The story flashes between time periods, past and present, this is what I liked most about it, it felt unique, though difficult. Its worth mentioning this was an extremely short story, like, I read it during loading scenes and pauses in Alice, Madness Returns and waiting for a youtube video, so it felt very much like someone remembering something over about an hour.

In cleaning the office, though, he discovers an envelope labled Necrom/Mikaton and decides to visit who he calls the Campus witch. Visiting her, there's they vaguely hint an ominous fate befell Chris, and that he did a prank with a interlibrary loan.

The woman's an old bitch, but she says she'll do something about the letter and lets him get back to his flashbacks. It turns out that the protagonist helped with this prank, requesting the necronomicon, it was all fun and games. Then it arrived.

It's vaguely hinted certain parties did not like this, but they never connected him to this, just Chris. Eventually its time for the removal of the letter, and Chris arrives, taking care of it personally. Then the protagonist has his retirement party, it turns out, everything worked and he now has a job cleaning up these mythos related mistakes where people were sloppy, this is explained to him by the witch, and the story ends.

It wasn't the largest of world changing adventures but I really liked how it was written, and the lack of if things were real and mythotic, it was some legal thing for a childish prank or so one. Then I read the spiel on what inspired the author, and it turns out to a point, this was a true story. Oh I'm sure there were no witches or Chris, but...

The author worked in a library and joked about attempting an interlibrary loan of the book, this was apparently a very popular thing to do and caused a lot of drama back in the day for librarys. This little fact alone made up for any dislike of the story, simply due to amusement, and making me put more appreciation into this bit of history then thinking it was more or less a failed prehistoric ARG.

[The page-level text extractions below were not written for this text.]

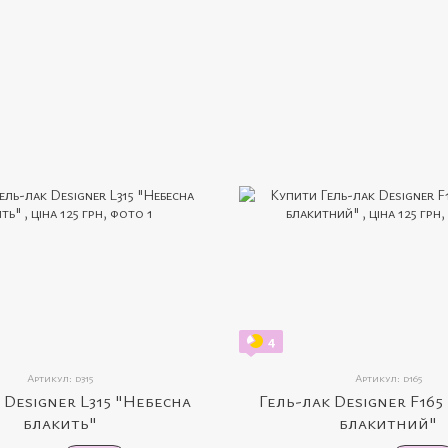
4
Артикул: d315
Артикул: d165
 Designer L315 "Небесна
Гель-лак Designer F16
блакить"
блакитний"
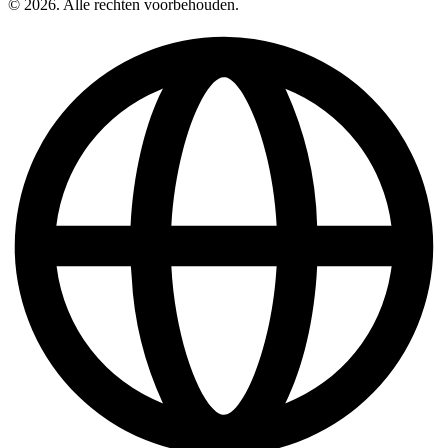
© 2026. Alle rechten voorbehouden.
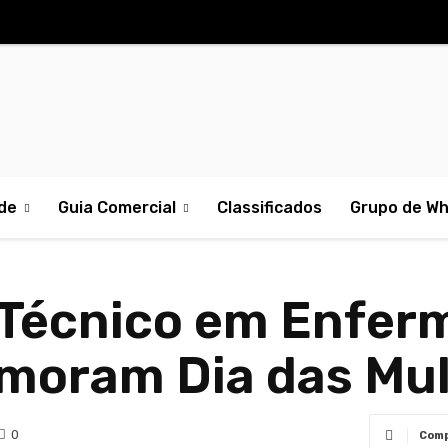
de
Guia Comercial
Classificados
Grupo de W
 Técnico em Enfe
oram Dia das Mul
0
Comp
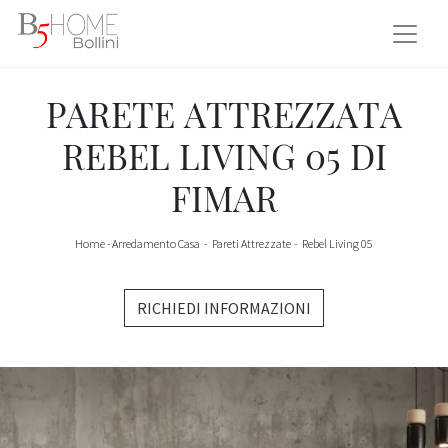
PARETE ATTREZZATA
REBEL LIVING 05 DI
FIMAR
Home
-
Arredamento Casa
-
Pareti Attrezzate
-
Rebel Living 05
RICHIEDI INFORMAZIONI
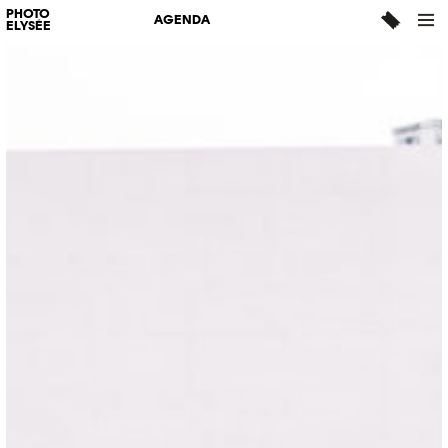
PHOTO
AGENDA
ELYSÉE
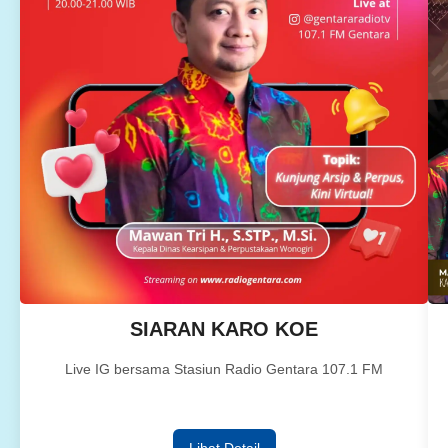
SIARAN KARO KOE
Live IG bersama Stasiun Radio Gentara 107.1 FM
Lihat Detail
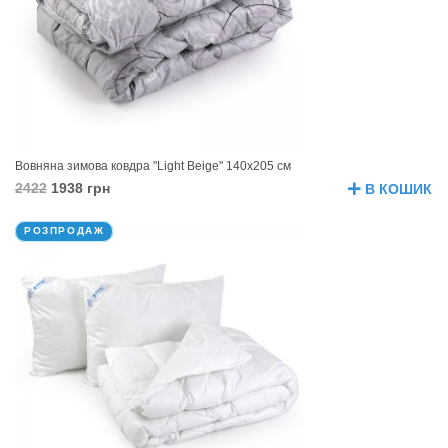
Вовняна зимова ковдра "Light Beige" 140х205 см
2422
1938 грн
В КОШИК
РОЗПРОДАЖ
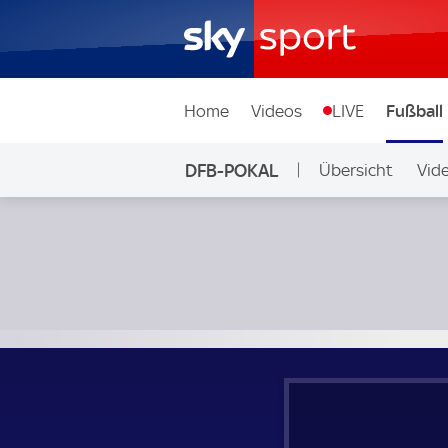
Home
Videos
LIVE
Fußball
DFB-POKAL
Übersicht
Vid
FC Carl Zeiss Jena - Bayer 04 Leverkusen; DFB-Pokal 1. Ru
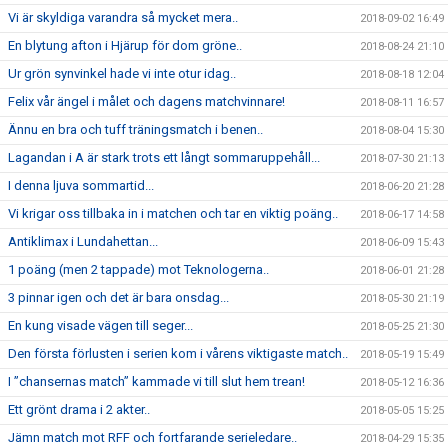
Vi är skyldiga varandra så mycket mera..
2018-09-02 16:49
En blytung afton i Hjärup för dom gröne..
2018-08-24 21:10
Ur grön synvinkel hade vi inte otur idag..
2018-08-18 12:04
Felix vår ängel i målet och dagens matchvinnare!
2018-08-11 16:57
Ännu en bra och tuff träningsmatch i benen..
2018-08-04 15:30
Lagandan i A är stark trots ett långt sommaruppehåll...
2018-07-30 21:13
I denna ljuva sommartid...
2018-06-20 21:28
Vi krigar oss tillbaka in i matchen och tar en viktig poäng..
2018-06-17 14:58
Antiklimax i Lundahettan...
2018-06-09 15:43
1 poäng (men 2 tappade) mot Teknologerna..
2018-06-01 21:28
3 pinnar igen och det är bara onsdag...
2018-05-30 21:19
En kung visade vägen till seger...
2018-05-25 21:30
Den första förlusten i serien kom i vårens viktigaste match..
2018-05-19 15:49
I ”chansernas match” kammade vi till slut hem trean!
2018-05-12 16:36
Ett grönt drama i 2 akter..
2018-05-05 15:25
Jämn match mot RFF och fortfarande serieledare..
2018-04-29 15:35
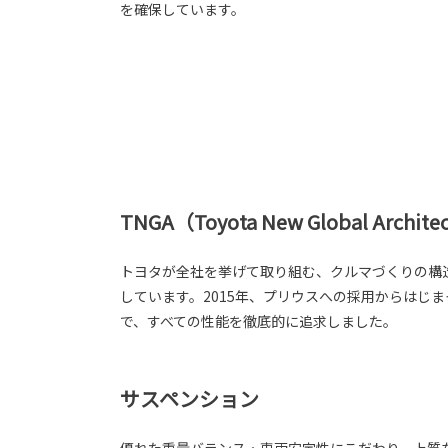
を確保しています。
TNGA（Toyota New Global Archite
トヨタが全社を挙げて取り組む、クルマづくりの構
しています。2015年、プリウスへの採用からはじ
で、すべての性能を徹底的に追求しました。
サスペンション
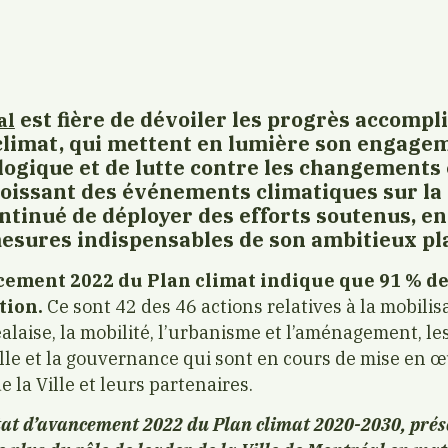
est fière de dévoiler les progrès accompl
al
 climat, qui mettent en lumière son engage
logique et de lutte contre les changements 
roissant des événements climatiques sur la 
ntinué de déployer des efforts soutenus, en 
mesures indispensables de son ambitieux pl
ncement 2022 du Plan climat indique que 91 % de
tion.
Ce sont 42 des 46 actions relatives à la mobilis
ise, la mobilité, l’urbanisme et l’aménagement, le
ille et la gouvernance qui sont en cours de mise en œ
e la Ville et leurs partenaires.
tat d’avancement 2022 du Plan climat 2020-2030, prés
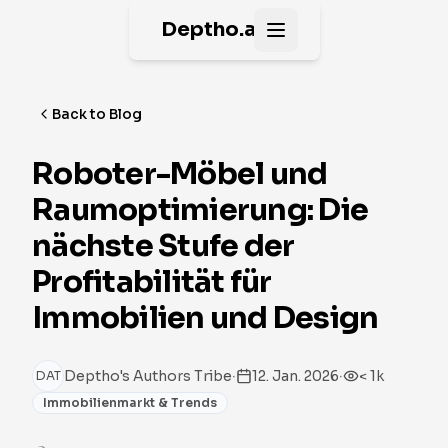
Deptho.ai
Open main menu
Back to Blog
Roboter-Möbel und
Raumoptimierung: Die
nächste Stufe der
Profitabilität für
Immobilien und Design
·
·
Deptho's Authors Tribe
12. Jan. 2026
< 1k
DAT
Immobilienmarkt & Trends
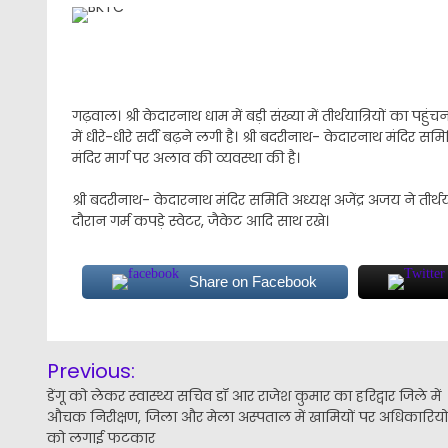
गढ़वाल। श्री केदारनाथ धाम में बड़ी संख्या में तीर्थयात्रियों का प
में धीरे-धीरे सर्दी बढ़ने लगी है। श्री बदरीनाथ- केदारनाथ मंदिर सम
मंदिर मार्ग पर अलाव की व्यवस्था की है।
श्री बदरीनाथ- केदारनाथ मंदिर समिति अध्यक्ष अजेंद्र अजय ने तीर्थया
दौरान गर्म कपड़े स्वेटर, जैकेट आदि साथ रखे।
Share on Facebook
Post
Previous:
navigation
डेंगू को लेकर स्वास्थ्य सचिव डॉ आर राजेश कुमार का हरिद्वार जिले में
औचक निरीक्षण, जिला और मेला अस्पताल में खामियों पर अधिकारियो
को लगाई फटकार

Not the best, the crevasse was more my style, but an entertaining read.


  1. Glad you somewhat liked it.

    Rick Bowes

  2. Mythos stories don't always have to be big and earth shattering. I can remember a few minor ones where people get out though I don't know how common it is.

  3. 1) Invader Zim is the shit
    2) Everyone loves when things change time and there's epic booms
    3) +follower

  4. thats nice, keep it up!

  5. @ Rock Bowes: Man I wasn't expecting a response from the author! Sorry it can't be more positive, but as I said, the fact it was partially real and unique writing definitely make improve on it.

    @Badscribbler: It's not, but it does happen. The fact this is more outside looking in perspective on a mythos story helps.

    @M_BIA: I did like the show, just the title constantly brought it to mind, and thats a bit of a distraction for nihilist horror.